▸ **WORK INSTRUCTIONS**: In the listing below, locate the lines bearing the word "display". Copy every one of them.

▸ **MATERIALS PROVIDED**:

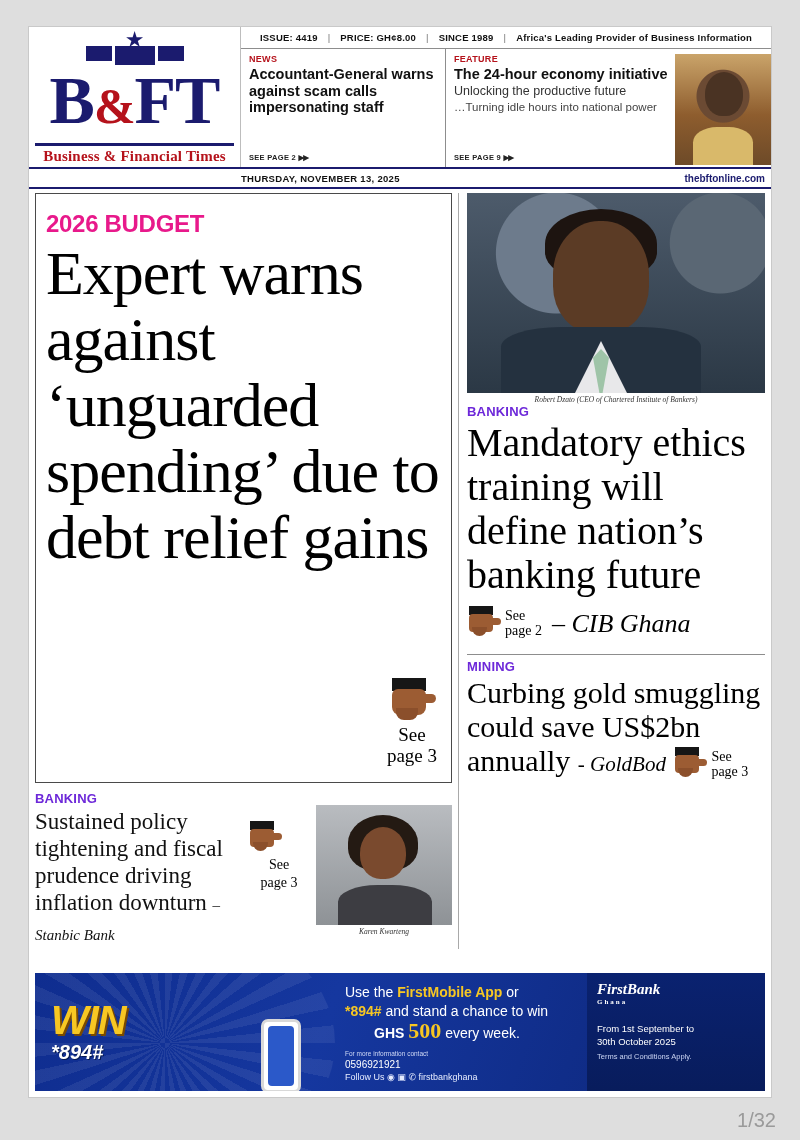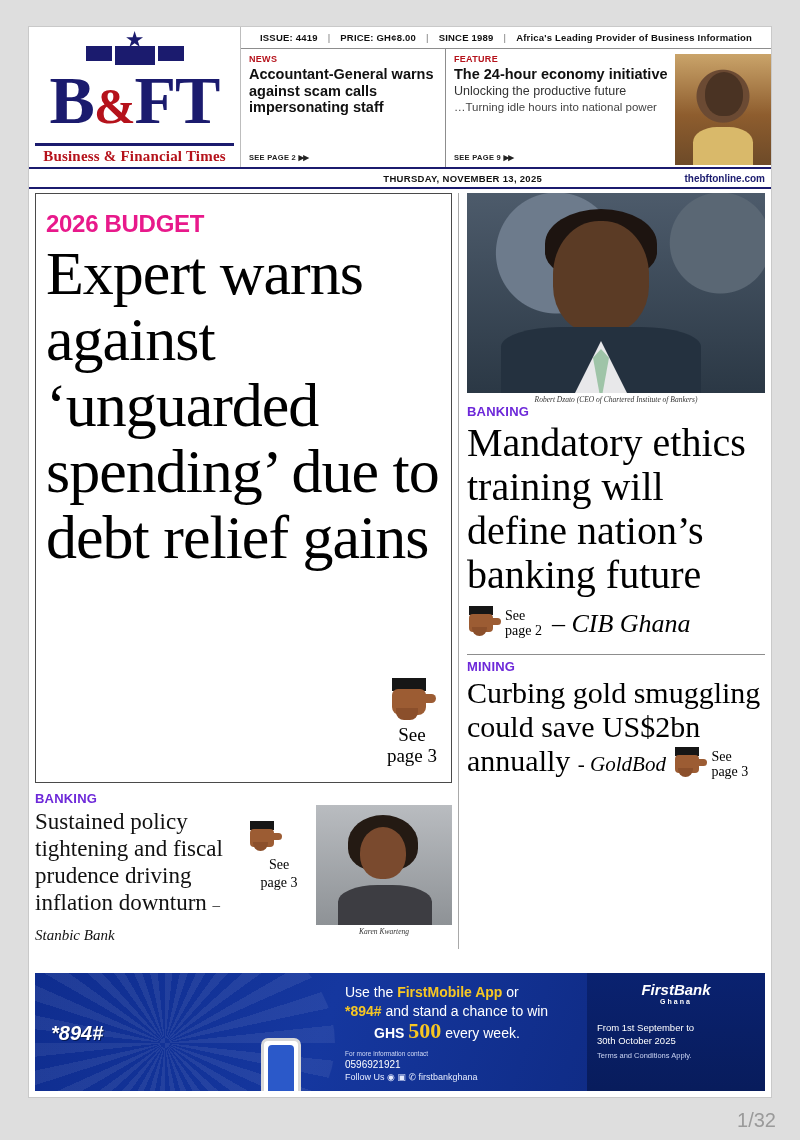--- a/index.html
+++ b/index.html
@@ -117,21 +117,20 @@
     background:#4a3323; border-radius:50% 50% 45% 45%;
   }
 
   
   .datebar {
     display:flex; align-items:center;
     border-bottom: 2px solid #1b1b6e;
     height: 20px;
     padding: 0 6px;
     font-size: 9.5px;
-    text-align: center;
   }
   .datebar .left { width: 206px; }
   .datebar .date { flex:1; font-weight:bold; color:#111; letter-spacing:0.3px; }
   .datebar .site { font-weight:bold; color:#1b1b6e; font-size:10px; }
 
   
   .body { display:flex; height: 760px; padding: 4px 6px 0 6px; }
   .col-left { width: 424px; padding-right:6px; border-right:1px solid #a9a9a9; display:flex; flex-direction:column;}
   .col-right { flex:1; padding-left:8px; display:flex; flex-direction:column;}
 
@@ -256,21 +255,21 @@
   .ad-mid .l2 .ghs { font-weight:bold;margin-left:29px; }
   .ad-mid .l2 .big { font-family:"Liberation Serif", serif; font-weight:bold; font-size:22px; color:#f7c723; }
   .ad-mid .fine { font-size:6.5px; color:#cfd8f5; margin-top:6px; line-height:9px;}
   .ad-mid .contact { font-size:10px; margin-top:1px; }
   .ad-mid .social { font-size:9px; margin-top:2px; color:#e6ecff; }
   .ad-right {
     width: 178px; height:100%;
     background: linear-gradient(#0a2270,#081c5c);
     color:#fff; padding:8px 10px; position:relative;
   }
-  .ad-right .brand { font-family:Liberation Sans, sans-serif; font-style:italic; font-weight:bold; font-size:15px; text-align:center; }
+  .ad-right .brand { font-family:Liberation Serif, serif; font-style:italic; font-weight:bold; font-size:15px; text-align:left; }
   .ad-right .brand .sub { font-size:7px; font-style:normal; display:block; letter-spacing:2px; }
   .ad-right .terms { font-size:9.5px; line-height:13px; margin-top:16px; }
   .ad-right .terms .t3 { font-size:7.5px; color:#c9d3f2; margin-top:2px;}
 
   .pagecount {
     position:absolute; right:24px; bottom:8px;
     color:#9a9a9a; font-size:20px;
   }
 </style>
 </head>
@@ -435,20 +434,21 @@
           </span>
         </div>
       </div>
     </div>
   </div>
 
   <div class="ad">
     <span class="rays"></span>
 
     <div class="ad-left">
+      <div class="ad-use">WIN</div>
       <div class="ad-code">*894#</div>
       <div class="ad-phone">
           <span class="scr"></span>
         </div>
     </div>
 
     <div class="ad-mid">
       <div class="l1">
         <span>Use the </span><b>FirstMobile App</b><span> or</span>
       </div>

▸ **EXERCISE RESULT**:
     display:flex; align-items:center;
   .body { display:flex; height: 760px; padding: 4px 6px 0 6px; }
   .col-left { width: 424px; padding-right:6px; border-right:1px solid #a9a9a9; display:flex; flex-direction:column;}
   .col-right { flex:1; padding-left:8px; display:flex; flex-direction:column;}
   .ad-right .brand .sub { font-size:7px; font-style:normal; display:block; letter-spacing:2px; }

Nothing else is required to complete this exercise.